Passando dal progetto alla realtà, però, le navi hanno mutato forma. E così i Pattugliatori Polivalenti si sono manifestati nella consistenza di classiche fregate militari, con una peculiarità: soltanto alcune avranno armamento completo. Per le altre c’è solo la predisposizione: cannoni, missili e radar saranno installati se e quando si troveranno i fondi. Un po’ come gettare il cuore oltre l’ostacolo… D’altronde in questa stagione di “porti chiusi” sugli aspetti umanitari il governo può chiudere gli occhi, visto che il soccorso in mare dei migranti viene vietato o quantomeno ostacolato.
Una metamorfosi simile potrebbe toccare alla Trieste, trasformandosi da portaelicotteri di protezione civile in combattiva portaerei, pronta a lanciare una squadriglia dei nuovi F-35 B a decollo quasi verticale.
Per carità, non esiste nessuna conferma ufficiale, ma persino Wikipedia ormai cita i “caccia invisibili” tra i sistemi della nave. E il dibattito degli appassionati sul forum di Rivista Italiana Difesa si sta concentrando sulle ultime foto dell’unità, che mostrano una suggestiva apertura sul ponte. Sembra fatta apposta per inserire lo Sky Jump, il “trampolino” inclinato necessario per il decollo degli F-35. Con altri indizi tecnici a suffragare questa ipotesi, che difficilmente verrà riconosciuta. Insomma, caccia invisibili per una portaerei invisibile.
Di fatto, oggi la Marina ha due portaerei: la Cavour e la Garibaldi, che dopo 34 anni di servizio verrà presto rottamata. Ovvio pensare a rimpiazzarla. Solo che la Trieste avrà un dislocamento tre volte più grande e capacità di gran lunga superiori. C’è un unico problema, non secondario in una democrazia: perché non comunicarlo chiaramente al Parlamento e ai cittadini? Se questo è il destino della nuova ammiraglia, perché mimetizzarlo sotto la definizione di “nave di pace”?
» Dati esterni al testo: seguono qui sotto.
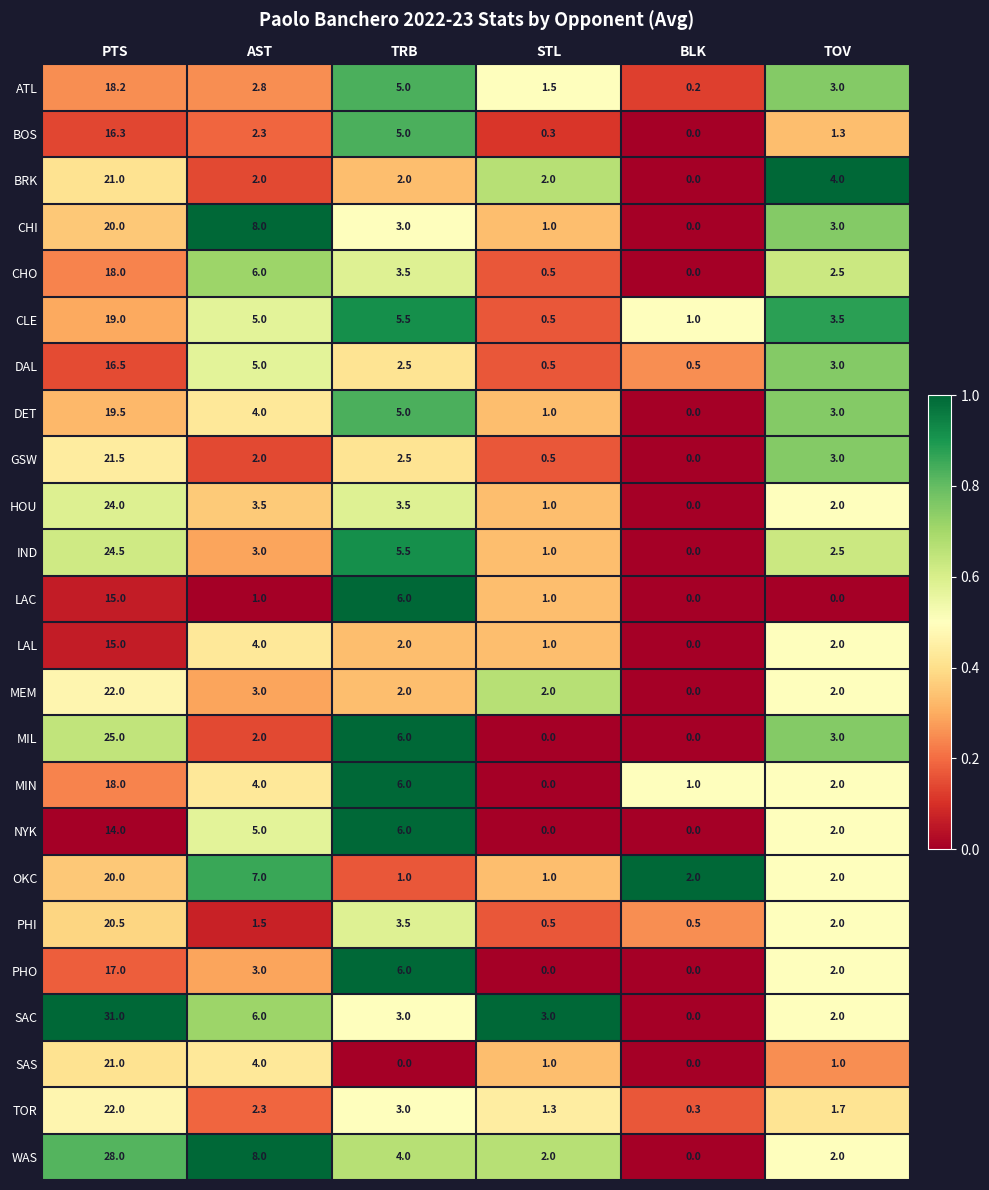

Is it true that PHI equals 0.5 at STL?

True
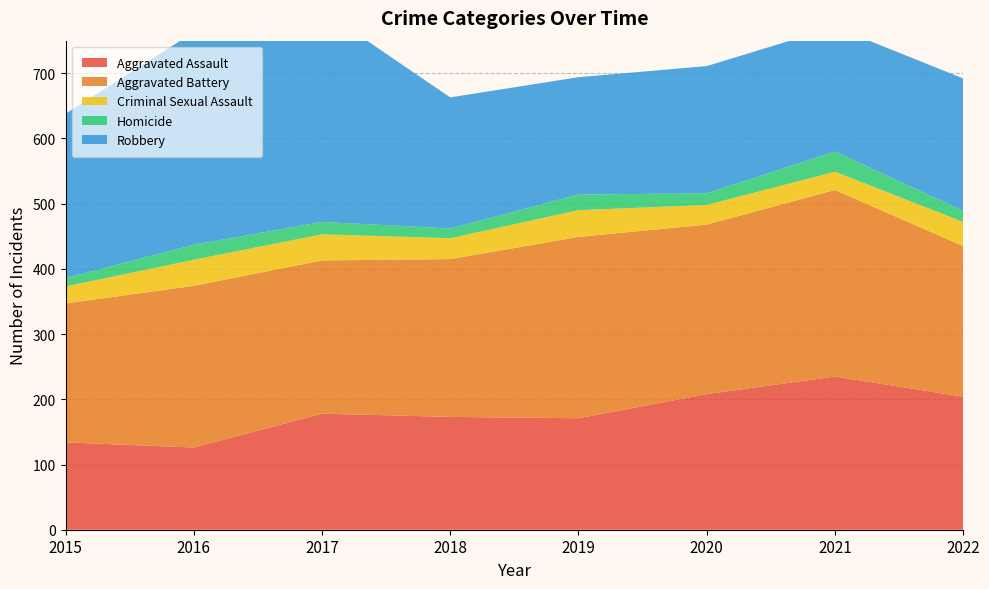

Reading right to left, list all the values displayed in this chart.

Aggravated Assault: 2022=204	2021=235	2020=208	2019=171	2018=173	2017=178	2016=126	2015=134
Aggravated Battery: 2022=231	2021=286	2020=260	2019=278	2018=242	2017=235	2016=248	2015=213
Criminal Sexual Assault: 2022=37	2021=28	2020=30	2019=41	2018=32	2017=40	2016=40	2015=26
Homicide: 2022=17	2021=31	2020=18	2019=24	2018=15	2017=19	2016=23	2015=13
Robbery: 2022=203	2021=191	2020=195	2019=180	2018=201	2017=325	2016=326	2015=252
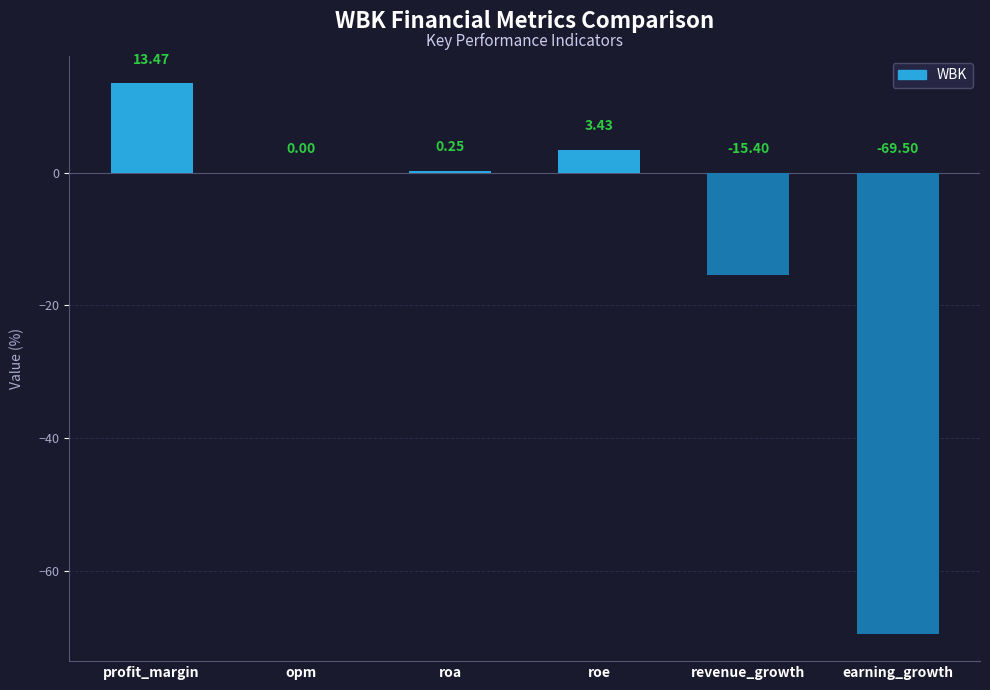

At which category does the chart reach its peak across all series?

profit_margin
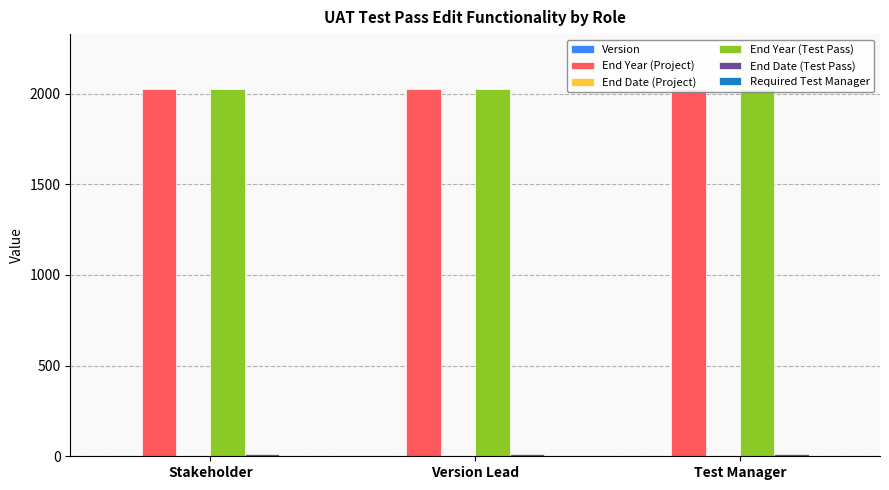

How many series are shown in this chart?

6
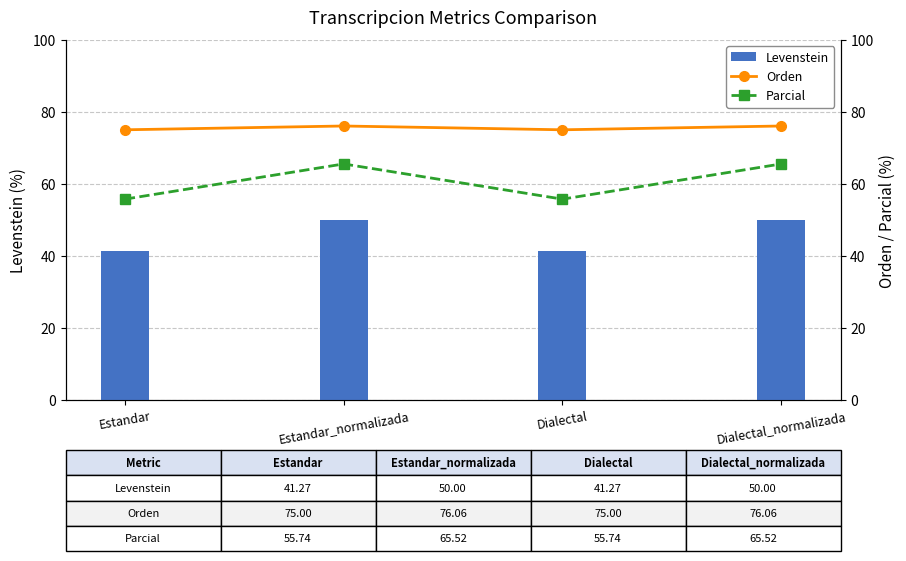

Read the Levenstein value at Estandar_normalizada.

50.0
Sorprende poi notare che la mutazione avvenga sotto gli occhi di un ministero della Difesa guidato da esponenti del Movimento 5Stelle. Con il leader e vicepremier Luigi Di Maio a presenziare il varo. Tre anni fa, i parlamentari grillini avevano lanciato una campagna contro i finanziamenti per la Trieste e le altre unità della legge navale con tanto di hashtag “La cricca delle navi” e lo slogan: “Sei miliardi di soldi pubblici bruciati”. Ma quella era la stagione dell’opposizione, al governo le cose cambiano. Così come cambia la natura delle navi.